== Work instructions ==
Starting at the first line and ending at the line that contains "crop and rotate: top 2.479%, bottom 3.018%", recast these lines as a numbered list, omitting any blank ones.

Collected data
━━━━━━━━━━━━━━━━━━━━━━━━━━━━━━

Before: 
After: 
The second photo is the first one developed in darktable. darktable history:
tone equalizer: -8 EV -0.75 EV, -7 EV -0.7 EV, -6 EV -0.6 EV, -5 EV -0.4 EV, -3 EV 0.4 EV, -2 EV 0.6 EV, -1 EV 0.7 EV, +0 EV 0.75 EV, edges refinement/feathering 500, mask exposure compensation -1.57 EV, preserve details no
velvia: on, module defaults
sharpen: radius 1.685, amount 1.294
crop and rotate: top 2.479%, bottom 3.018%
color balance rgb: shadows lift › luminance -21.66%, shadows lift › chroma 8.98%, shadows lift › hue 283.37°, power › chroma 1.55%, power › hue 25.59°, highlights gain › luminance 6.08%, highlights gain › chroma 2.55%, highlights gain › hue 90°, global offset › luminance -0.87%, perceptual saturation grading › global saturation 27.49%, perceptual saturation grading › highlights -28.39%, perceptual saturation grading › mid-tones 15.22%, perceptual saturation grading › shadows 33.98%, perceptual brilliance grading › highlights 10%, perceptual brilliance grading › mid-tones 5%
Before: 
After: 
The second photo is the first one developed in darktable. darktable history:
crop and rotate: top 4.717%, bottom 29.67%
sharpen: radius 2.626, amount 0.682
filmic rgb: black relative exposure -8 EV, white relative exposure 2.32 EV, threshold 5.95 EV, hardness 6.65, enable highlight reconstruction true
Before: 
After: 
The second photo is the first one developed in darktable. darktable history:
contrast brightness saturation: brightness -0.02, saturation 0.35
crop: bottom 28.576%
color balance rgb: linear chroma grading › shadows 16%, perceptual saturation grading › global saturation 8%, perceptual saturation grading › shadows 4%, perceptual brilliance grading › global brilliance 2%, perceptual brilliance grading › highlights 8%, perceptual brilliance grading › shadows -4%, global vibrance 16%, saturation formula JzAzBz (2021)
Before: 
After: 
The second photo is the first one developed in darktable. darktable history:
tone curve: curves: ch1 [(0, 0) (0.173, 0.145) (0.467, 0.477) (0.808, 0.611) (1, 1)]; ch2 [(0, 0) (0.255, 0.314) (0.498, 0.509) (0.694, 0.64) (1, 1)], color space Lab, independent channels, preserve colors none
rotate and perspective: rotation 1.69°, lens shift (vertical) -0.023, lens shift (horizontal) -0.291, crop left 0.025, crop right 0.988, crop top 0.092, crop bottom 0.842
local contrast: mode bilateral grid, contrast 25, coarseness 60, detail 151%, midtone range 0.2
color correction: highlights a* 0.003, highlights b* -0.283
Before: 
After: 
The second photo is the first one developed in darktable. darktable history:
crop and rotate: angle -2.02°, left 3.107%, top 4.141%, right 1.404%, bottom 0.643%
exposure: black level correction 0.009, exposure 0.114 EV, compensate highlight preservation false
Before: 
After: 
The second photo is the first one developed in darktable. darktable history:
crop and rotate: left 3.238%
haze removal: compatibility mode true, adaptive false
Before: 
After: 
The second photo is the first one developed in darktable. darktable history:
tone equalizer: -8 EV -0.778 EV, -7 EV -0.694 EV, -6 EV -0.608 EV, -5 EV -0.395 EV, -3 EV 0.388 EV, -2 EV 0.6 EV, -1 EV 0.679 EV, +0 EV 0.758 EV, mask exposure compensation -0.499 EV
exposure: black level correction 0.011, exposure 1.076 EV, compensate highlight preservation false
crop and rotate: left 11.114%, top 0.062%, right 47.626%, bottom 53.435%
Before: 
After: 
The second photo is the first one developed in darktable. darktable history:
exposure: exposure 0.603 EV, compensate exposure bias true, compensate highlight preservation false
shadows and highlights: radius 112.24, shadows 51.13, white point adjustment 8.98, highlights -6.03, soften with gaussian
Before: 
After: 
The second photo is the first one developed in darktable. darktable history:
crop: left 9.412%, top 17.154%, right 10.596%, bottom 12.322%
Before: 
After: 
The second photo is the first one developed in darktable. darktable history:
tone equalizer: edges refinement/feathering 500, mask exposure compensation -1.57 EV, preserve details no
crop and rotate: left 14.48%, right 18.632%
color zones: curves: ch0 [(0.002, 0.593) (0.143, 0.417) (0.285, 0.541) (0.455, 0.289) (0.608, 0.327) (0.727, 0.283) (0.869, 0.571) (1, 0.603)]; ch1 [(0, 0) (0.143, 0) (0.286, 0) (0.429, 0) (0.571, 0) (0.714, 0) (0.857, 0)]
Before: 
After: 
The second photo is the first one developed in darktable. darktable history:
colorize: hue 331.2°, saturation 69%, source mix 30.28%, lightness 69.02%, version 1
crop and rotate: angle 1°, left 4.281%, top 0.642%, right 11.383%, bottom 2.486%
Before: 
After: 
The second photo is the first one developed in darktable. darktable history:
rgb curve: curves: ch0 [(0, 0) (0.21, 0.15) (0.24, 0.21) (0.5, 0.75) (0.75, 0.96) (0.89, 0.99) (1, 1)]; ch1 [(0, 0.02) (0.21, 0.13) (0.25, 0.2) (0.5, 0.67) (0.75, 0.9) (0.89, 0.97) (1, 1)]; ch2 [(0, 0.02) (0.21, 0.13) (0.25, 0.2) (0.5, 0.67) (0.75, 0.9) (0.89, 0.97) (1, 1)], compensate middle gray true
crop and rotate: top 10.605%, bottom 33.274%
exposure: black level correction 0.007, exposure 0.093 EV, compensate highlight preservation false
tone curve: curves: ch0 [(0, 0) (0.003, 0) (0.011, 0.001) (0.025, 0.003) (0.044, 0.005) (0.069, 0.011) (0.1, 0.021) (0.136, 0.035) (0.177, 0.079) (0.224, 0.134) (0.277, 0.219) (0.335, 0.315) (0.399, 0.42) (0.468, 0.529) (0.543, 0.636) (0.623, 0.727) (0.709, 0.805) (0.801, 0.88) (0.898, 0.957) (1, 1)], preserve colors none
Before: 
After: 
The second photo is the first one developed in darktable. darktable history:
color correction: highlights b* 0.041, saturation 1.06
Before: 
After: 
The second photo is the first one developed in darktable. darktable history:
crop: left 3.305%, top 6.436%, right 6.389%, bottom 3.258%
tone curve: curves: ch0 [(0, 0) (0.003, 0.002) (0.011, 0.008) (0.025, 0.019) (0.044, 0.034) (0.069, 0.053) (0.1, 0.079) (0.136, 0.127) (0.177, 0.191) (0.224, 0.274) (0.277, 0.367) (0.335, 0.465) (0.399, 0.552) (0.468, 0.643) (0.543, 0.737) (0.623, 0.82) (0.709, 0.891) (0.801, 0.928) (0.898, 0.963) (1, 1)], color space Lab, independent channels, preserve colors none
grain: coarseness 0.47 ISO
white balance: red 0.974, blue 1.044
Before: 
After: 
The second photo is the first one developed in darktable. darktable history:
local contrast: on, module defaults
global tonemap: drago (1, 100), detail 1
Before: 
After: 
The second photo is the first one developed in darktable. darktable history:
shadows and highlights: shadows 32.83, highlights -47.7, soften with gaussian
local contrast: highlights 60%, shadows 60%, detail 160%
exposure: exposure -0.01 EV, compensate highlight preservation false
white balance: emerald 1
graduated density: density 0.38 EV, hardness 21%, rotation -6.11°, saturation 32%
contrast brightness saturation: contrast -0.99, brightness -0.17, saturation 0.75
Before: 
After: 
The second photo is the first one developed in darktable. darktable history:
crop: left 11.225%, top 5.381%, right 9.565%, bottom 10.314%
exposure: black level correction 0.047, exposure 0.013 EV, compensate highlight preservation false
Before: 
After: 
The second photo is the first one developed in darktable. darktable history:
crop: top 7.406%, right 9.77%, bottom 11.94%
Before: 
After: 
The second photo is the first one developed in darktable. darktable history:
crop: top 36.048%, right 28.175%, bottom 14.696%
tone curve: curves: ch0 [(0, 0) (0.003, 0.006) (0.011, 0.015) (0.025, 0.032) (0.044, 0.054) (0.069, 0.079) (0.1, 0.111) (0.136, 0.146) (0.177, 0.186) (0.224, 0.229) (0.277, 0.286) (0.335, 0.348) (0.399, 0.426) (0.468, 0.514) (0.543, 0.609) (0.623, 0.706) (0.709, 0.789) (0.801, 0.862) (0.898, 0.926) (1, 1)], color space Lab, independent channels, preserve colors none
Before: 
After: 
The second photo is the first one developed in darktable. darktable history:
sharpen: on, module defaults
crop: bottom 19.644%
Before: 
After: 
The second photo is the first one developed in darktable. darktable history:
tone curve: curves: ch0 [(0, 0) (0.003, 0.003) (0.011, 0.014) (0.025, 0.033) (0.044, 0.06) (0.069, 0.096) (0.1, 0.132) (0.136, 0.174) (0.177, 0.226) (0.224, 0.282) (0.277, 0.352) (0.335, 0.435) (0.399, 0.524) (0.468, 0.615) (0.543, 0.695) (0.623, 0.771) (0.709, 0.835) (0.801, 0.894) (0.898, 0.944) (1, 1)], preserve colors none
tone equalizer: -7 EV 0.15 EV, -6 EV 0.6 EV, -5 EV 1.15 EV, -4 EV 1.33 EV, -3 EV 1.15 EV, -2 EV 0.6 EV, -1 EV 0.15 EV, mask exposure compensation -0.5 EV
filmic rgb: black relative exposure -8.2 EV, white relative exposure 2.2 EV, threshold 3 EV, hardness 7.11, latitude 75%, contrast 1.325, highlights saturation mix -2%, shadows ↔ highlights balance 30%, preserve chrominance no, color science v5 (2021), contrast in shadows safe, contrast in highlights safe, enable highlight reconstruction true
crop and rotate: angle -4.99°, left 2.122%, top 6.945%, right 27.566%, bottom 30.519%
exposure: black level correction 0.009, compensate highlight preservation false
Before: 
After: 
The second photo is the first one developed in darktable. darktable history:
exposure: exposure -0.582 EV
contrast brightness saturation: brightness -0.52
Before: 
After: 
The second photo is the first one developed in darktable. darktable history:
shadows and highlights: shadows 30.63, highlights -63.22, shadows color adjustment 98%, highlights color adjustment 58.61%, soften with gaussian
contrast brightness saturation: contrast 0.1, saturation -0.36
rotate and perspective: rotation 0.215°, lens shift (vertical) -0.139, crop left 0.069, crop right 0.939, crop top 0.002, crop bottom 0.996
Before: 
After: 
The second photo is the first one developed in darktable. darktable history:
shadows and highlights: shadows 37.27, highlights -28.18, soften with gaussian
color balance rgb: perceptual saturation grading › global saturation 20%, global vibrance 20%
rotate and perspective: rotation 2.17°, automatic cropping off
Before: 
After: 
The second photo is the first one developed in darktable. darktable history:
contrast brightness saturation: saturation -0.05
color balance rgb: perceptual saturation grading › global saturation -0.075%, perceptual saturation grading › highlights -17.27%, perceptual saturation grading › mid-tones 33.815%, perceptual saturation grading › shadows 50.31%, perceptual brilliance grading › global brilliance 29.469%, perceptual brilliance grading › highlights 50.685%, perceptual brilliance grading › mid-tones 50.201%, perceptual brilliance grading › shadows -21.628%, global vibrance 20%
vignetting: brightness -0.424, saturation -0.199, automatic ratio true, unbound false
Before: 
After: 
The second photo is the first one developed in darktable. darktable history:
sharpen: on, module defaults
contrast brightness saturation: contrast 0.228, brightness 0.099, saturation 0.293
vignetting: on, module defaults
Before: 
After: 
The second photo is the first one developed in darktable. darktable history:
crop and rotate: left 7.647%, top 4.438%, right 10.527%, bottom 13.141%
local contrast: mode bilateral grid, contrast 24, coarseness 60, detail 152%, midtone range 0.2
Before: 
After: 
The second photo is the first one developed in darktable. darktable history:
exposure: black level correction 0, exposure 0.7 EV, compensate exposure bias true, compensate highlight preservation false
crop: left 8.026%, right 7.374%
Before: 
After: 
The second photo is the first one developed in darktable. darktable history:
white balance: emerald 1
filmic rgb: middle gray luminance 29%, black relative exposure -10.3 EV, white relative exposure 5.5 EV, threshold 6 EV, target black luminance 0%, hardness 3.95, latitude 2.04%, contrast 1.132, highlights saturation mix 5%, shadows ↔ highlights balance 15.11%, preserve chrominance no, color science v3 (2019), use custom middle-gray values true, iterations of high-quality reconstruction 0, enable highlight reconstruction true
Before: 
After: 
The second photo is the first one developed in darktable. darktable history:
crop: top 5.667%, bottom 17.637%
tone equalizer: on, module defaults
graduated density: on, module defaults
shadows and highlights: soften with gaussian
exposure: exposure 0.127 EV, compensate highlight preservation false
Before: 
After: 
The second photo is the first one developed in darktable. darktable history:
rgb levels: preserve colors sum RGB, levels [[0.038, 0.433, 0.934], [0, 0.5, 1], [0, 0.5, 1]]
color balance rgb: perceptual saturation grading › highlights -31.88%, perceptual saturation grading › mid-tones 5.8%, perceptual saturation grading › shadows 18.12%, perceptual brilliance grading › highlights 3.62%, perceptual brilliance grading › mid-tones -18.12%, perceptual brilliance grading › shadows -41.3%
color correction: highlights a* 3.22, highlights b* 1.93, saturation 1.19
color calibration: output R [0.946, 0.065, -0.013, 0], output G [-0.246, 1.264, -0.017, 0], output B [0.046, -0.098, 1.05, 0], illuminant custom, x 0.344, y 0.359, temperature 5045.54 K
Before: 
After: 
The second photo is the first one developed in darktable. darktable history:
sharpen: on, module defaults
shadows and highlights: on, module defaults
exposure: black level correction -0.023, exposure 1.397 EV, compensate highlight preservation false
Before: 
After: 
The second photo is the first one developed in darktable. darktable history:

━━━━━━━━━━━━━━━━━━━━━━━━━━━━━━

== Finished answer ==
1. Before: 
2. After: 
3. The second photo is the first one developed in darktable. darktable history:
4. tone equalizer: -8 EV -0.75 EV, -7 EV -0.7 EV, -6 EV -0.6 EV, -5 EV -0.4 EV, -3 EV 0.4 EV, -2 EV 0.6 EV, -1 EV 0.7 EV, +0 EV 0.75 EV, edges refinement/feathering 500, mask exposure compensation -1.57 EV, preserve details no
5. velvia: on, module defaults
6. sharpen: radius 1.685, amount 1.294
7. crop and rotate: top 2.479%, bottom 3.018%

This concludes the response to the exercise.